The problem, of course, is that we don’t really believe these promises.  If we did, we wouldn’t worry nearly as much about money.  We may read these promises and acknowledge that they are truth, but when we picture the future, we rarely incorporate these promises.  Our heart trusts the evidence of our eyes and our experience much more than it trusts God’s promises.  We can’t quite really picture them.

But God is in us, and there is no god besides Him.  God is categorically different from what we can see and what we have experienced.  God is the overriding factor in all our calculations.

Application: I wish it were as simple as saying “believe in His promises.”  But it isn’t.  I don’t really believe them either.  So we’ll work on that together.

Prayer:  Holy Spirit, thank you for giving me faith, even if I haven’t figured out how to access it yet.  I praise you for knowing truth beyond everything I understand.  Please help me believe your promises.  Amen.

Isaiah 45:1-13

Scripture: from verse 4

I name you, though you do not know me.

Observation:  God is speaking to Cyrus (probably the king of Persia) here, saying that God has chosen to bless and enrich Cyrus because by doing so He will bless Israel.

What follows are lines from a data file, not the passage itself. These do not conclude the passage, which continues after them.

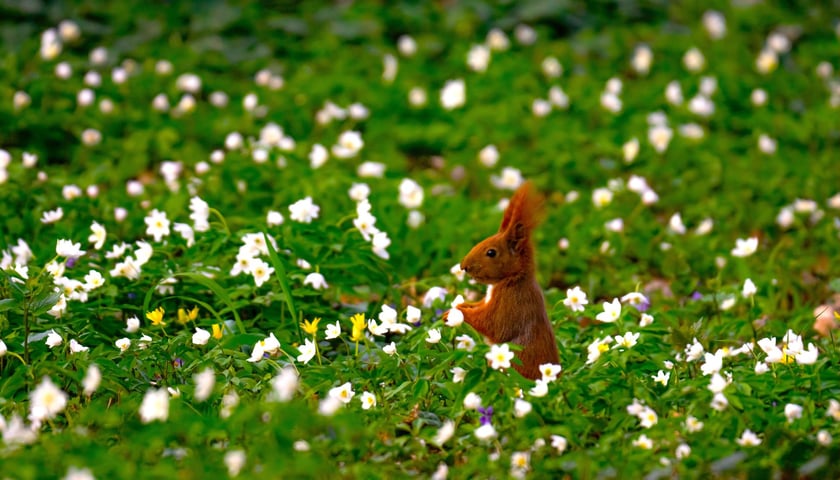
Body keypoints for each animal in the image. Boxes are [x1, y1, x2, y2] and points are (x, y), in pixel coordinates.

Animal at [442, 182, 560, 380]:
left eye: (491, 252)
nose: (463, 266)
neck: (511, 279)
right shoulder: (487, 300)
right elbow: (477, 305)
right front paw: (460, 306)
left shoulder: (511, 303)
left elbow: (492, 324)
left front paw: (456, 312)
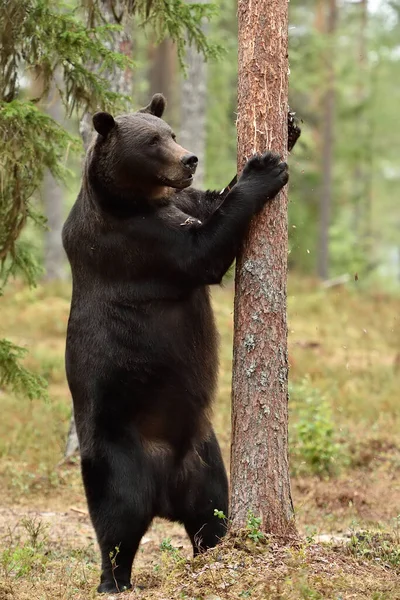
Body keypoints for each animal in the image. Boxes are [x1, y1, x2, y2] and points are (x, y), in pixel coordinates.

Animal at [61, 95, 294, 596]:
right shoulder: (134, 245)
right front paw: (264, 169)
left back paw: (214, 547)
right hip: (117, 450)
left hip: (204, 457)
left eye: (169, 131)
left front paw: (287, 128)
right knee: (118, 519)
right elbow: (202, 251)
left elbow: (211, 203)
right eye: (153, 141)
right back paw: (114, 580)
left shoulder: (179, 204)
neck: (138, 201)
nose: (189, 158)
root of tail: (166, 487)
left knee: (212, 511)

I’ve noticed lately (or rather, God pointed out) that I lack faith in certain areas.  So I’ve been praying for more faith, but without really believing that I’ll receive what I ask for, because that’s part of the faith I’m lacking.  Logic and scripture both indicate that my prayer will be answered, mind you.  I just don’t believe it yet.  (In other news, brains are not nearly as rational as we might wish.)

So I’m asking God to move unilaterally, because I can’t move to meet Him.  And part of me worries that it doesn’t work like that: that nothing will happen unless I do something to increase my own faith.  That God has better things to do with His time.

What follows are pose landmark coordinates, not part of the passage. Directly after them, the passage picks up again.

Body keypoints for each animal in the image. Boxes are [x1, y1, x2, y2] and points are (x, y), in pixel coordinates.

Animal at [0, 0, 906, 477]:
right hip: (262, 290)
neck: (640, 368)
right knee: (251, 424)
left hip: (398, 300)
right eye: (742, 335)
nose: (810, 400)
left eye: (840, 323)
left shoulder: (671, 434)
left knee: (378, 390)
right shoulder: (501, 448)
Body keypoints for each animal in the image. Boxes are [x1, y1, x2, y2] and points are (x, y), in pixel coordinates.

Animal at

But the truth is that God has nothing better to do with His time.  The truth is that He delights to bless me.  The truth is that He named me before I knew Him, and He will continue to pull me close.  And if I don’t believe those things, that’s my problem.  My worries don’t change who God is.

Application:  Ignore your worries and let Him work.

Prayer:  God, thank you for naming me before I knew you.  I praise you because you are not limited by your nature, but can move and work to do your will.  Please bless me and teach me about yourself.  Amen.

Isaiah 44:12-28

Scripture: verse 22

I have blotted out your transgressions like a cloud and your sins like mist;
return to me, for I have redeemed you.

Observation:  This verse comes immediately after a mocking description of idolatry: a man might cut down a tree, use half the wood to cook his dinner, and carve the other half into a statue, which he worships as his god.  It defies all logic (not to mention the laws of thermodynamics) to think that we can be rescued by the works of our own hands, and yet, time and time again, that is exactly what we believe.

And then God calls for Israel to return to Him.  Israel is not His people because they did not worship idols.  Israel was just a stupid as everyone else, and tried over and over to create its own deliverance.  But God redeemed them.  The difference is not that they never sinned, but that God erased their sin.

And today we do the same thing.  We may not worship wooden idols, but we put our faith and our hope in our careers or our families or money or education or other things that we know are made by humans and therefore fallible.  And time and time again, God wipes away our sin and calls us back to Him.

I can’t fix myself.  No matter how organized and assertive and pro-active and educated I am, everything that I do comes from me.  Which means it will be exactly as broken or as whole as I am.  Only God can come from the outside and make me whole.

Application: God is calling.  Let Him in.

Prayer: Father, I praise you because you defy the laws of thermodynamics.  I praise you because you are not subject to entropy.  I praise you because you are always bigger than yourself, because you can draw on your own might to fix all of creation.  Thank you for redeeming me.  Help me to hope in you.  Amen.